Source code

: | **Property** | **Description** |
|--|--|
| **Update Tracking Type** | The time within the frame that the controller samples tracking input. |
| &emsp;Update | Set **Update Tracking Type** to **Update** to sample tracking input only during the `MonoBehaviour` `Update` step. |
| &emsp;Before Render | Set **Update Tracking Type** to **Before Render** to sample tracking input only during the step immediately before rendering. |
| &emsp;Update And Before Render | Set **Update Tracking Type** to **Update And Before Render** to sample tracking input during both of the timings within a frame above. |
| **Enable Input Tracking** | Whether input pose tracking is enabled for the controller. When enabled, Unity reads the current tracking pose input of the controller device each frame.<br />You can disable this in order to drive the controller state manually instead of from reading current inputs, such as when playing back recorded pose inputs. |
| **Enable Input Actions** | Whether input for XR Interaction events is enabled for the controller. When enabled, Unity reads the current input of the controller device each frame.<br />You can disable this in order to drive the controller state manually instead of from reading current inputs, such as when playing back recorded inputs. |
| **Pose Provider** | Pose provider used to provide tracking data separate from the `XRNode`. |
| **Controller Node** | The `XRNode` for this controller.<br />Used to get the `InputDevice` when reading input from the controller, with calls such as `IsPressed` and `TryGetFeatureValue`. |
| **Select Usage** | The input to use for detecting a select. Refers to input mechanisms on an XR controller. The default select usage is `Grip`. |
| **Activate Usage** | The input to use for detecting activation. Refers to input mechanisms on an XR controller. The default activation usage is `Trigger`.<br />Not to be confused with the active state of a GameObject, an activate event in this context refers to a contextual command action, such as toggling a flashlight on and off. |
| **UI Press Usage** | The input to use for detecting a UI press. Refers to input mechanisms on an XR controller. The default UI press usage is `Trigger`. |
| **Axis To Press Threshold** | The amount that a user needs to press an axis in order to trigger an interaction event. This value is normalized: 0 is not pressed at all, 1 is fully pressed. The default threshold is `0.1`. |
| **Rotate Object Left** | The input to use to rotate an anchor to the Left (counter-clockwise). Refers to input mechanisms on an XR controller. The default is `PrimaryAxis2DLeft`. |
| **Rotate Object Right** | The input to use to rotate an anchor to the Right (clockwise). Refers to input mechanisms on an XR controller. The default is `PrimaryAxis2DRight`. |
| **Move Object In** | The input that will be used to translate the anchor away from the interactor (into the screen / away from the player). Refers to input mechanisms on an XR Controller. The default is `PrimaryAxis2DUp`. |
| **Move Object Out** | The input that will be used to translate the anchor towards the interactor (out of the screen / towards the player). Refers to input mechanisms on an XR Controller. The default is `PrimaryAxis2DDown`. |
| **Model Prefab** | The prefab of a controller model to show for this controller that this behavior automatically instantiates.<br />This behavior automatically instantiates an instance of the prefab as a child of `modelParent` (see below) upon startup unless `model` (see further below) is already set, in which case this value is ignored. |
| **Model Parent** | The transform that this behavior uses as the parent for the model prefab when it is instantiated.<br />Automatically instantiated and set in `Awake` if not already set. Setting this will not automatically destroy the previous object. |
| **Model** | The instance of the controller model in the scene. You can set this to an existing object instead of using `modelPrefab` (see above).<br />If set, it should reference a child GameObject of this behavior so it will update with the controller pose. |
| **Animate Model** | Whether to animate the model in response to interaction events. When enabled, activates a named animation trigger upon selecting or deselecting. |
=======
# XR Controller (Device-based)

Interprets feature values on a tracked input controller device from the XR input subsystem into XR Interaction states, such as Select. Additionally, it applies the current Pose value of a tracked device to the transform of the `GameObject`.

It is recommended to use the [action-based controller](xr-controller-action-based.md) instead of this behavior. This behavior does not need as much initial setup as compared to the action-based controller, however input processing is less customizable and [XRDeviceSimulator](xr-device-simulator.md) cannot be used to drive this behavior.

◆ ◆ ◆ ◆ ◆

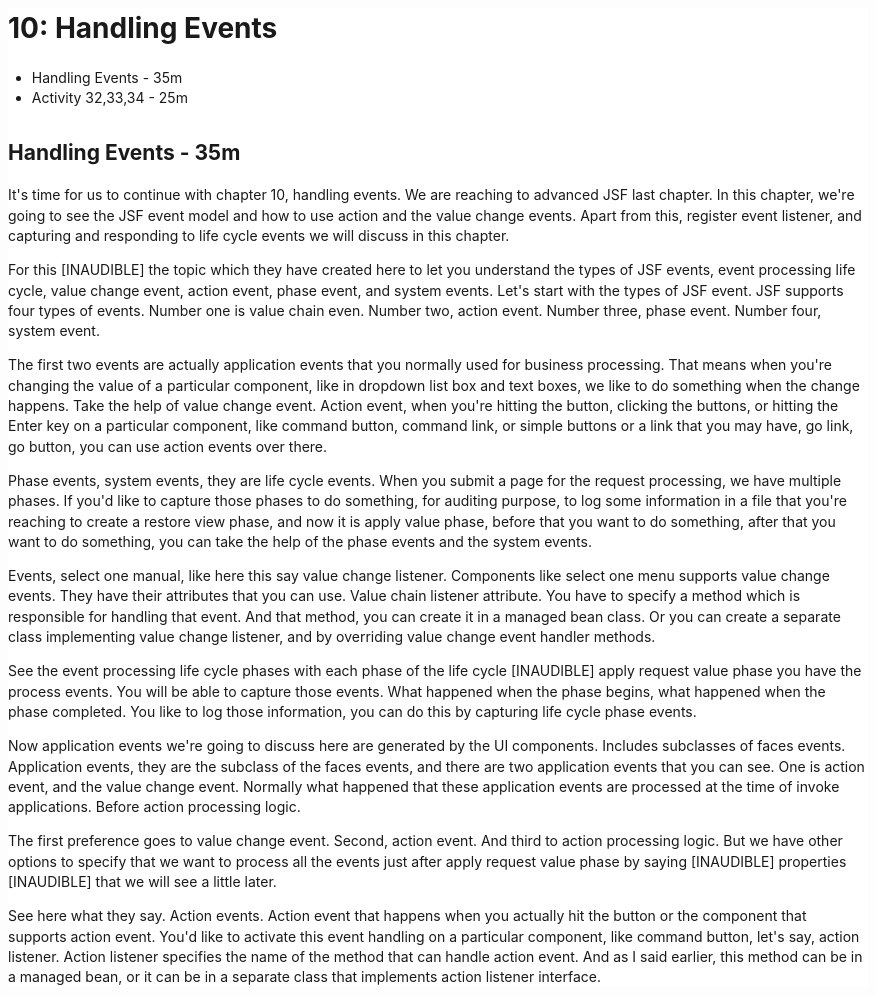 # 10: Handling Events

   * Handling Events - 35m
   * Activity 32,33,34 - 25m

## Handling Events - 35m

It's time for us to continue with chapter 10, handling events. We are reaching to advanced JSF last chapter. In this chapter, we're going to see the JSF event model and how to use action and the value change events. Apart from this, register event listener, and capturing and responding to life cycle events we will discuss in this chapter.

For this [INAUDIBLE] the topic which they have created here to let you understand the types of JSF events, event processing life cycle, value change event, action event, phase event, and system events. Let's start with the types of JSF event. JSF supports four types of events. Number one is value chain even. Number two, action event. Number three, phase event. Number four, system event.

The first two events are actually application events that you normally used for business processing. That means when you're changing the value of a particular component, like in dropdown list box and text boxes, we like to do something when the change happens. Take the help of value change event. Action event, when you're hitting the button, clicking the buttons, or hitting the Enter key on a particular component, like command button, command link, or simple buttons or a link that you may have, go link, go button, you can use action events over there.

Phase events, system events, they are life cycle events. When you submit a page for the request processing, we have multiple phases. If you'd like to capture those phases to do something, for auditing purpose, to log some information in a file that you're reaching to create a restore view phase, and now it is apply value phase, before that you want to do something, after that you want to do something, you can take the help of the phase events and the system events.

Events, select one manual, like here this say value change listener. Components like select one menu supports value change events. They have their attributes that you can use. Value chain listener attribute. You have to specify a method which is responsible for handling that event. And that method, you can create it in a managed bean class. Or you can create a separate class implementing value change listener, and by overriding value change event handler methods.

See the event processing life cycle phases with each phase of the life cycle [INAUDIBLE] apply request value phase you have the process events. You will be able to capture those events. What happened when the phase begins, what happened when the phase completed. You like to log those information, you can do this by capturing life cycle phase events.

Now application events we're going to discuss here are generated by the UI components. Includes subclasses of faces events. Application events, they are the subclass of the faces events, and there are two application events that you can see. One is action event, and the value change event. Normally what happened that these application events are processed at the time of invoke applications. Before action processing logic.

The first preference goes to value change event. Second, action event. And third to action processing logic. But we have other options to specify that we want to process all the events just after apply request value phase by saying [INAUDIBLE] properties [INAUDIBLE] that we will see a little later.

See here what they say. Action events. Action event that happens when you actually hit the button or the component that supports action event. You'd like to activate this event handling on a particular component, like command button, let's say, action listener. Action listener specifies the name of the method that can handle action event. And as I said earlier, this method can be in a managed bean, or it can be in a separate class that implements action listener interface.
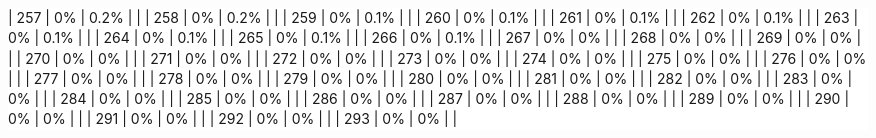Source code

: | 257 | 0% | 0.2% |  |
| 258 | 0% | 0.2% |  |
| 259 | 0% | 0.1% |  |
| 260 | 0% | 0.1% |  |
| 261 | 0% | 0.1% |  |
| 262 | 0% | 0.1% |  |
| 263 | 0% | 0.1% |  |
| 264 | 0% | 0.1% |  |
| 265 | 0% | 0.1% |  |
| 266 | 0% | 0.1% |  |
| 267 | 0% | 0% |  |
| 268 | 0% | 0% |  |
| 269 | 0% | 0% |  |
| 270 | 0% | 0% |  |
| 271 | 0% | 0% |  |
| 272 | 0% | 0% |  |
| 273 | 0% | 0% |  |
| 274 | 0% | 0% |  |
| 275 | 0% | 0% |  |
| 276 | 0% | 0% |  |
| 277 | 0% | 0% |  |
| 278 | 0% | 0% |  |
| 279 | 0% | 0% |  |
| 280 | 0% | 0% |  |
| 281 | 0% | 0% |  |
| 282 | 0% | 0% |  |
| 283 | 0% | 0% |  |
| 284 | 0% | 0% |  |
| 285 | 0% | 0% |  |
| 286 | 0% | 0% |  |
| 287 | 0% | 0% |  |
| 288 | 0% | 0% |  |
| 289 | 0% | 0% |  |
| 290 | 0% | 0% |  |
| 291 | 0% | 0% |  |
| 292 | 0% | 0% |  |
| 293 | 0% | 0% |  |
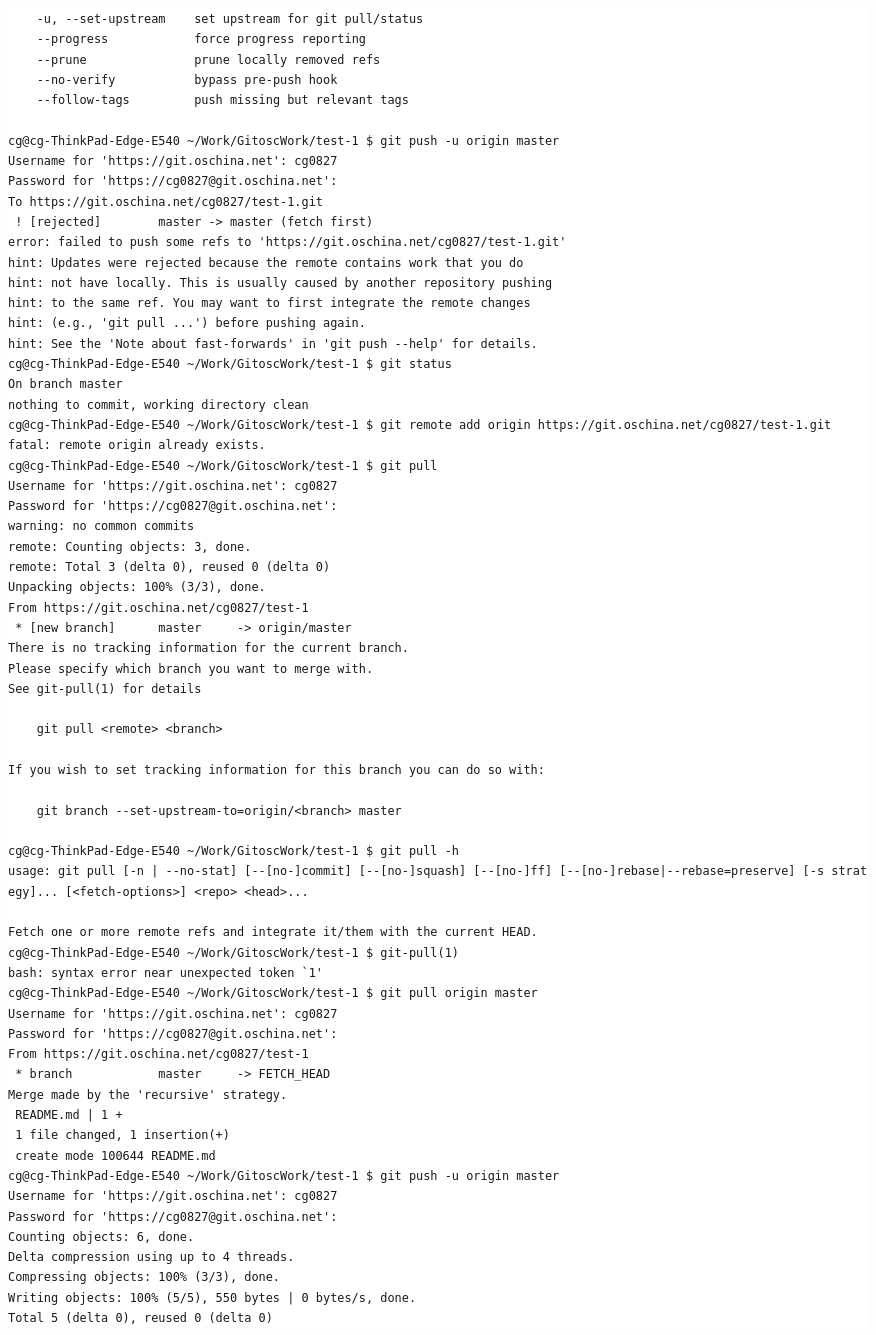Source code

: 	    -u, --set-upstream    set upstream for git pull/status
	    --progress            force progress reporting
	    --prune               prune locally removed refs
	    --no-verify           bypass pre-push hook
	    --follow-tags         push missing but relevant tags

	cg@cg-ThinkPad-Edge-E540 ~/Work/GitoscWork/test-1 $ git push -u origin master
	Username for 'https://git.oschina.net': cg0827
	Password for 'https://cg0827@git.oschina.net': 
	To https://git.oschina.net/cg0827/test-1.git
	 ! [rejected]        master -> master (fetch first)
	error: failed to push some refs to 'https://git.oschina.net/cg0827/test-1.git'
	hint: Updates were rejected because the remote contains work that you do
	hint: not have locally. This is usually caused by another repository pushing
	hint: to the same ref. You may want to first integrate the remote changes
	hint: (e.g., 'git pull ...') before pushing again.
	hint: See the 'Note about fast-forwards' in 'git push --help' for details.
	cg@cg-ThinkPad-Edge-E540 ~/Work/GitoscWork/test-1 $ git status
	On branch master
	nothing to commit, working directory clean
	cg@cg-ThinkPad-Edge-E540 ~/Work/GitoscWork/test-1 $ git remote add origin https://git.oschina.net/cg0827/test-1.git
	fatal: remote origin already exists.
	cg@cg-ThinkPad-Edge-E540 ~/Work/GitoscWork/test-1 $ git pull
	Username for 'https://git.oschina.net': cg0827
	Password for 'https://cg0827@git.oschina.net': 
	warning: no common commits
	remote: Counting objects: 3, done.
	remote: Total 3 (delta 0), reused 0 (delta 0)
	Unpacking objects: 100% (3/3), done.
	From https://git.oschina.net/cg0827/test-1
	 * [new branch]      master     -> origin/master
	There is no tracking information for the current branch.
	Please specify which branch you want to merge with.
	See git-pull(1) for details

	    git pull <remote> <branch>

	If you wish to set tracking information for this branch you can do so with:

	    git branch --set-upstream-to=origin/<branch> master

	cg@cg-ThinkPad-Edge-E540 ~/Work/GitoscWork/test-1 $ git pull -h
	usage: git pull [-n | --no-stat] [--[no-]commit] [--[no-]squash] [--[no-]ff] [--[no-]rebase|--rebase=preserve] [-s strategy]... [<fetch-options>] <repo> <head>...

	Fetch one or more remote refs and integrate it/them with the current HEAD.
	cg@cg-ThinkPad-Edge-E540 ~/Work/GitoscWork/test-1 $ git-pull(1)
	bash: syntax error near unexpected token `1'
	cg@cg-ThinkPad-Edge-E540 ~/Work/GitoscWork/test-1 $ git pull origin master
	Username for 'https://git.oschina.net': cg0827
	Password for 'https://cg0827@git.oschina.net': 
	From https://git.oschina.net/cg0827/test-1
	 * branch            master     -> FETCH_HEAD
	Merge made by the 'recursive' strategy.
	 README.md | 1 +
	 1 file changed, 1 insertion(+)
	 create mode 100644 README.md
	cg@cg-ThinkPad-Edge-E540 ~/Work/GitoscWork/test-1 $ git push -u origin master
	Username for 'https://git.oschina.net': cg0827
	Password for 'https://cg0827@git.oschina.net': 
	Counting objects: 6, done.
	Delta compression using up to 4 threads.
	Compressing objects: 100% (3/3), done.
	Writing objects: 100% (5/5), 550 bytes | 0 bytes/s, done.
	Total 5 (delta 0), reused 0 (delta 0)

◆ ◆ ◆ ◆ ◆

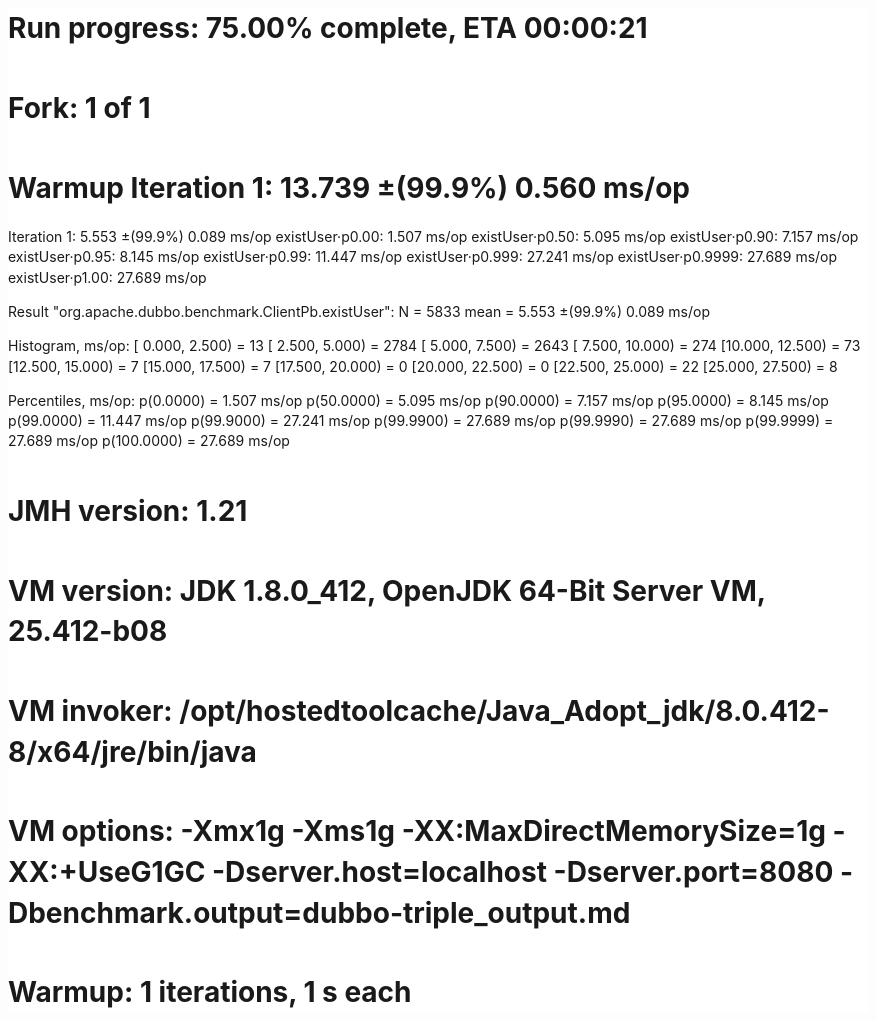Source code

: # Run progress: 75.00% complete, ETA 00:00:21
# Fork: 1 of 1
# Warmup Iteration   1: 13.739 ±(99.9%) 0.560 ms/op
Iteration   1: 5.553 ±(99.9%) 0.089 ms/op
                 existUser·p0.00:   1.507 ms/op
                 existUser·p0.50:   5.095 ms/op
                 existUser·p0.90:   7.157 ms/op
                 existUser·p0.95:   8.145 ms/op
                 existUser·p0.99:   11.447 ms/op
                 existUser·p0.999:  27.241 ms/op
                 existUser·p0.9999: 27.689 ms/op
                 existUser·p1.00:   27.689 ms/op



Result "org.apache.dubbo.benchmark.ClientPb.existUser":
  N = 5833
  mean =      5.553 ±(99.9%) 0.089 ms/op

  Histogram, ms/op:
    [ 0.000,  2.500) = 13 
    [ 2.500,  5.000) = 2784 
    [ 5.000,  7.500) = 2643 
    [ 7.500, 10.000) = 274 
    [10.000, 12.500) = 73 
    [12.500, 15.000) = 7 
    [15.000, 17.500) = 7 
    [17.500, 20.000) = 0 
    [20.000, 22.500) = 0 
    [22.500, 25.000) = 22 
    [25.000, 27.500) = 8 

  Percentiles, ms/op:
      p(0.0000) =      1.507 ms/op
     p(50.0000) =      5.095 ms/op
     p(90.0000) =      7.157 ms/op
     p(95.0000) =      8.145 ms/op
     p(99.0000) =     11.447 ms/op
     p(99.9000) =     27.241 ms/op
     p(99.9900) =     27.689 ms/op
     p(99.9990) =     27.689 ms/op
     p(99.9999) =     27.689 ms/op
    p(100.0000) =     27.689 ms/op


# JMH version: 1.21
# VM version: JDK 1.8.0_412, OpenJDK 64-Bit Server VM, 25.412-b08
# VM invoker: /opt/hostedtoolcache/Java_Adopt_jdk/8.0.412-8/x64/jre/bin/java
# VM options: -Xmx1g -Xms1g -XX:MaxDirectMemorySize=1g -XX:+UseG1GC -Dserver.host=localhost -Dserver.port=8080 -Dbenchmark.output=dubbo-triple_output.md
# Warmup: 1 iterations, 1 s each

◆ ◆ ◆ ◆ ◆

EXERCISE DIRECTIONS
Take every line above that includes the string "branch" and return it.

RESPONSE BOX
	On branch master
	 * [new branch]      master     -> origin/master
	There is no tracking information for the current branch.
	Please specify which branch you want to merge with.
	    git pull <remote> <branch>
	If you wish to set tracking information for this branch you can do so with:
	    git branch --set-upstream-to=origin/<branch> master
	 * branch            master     -> FETCH_HEAD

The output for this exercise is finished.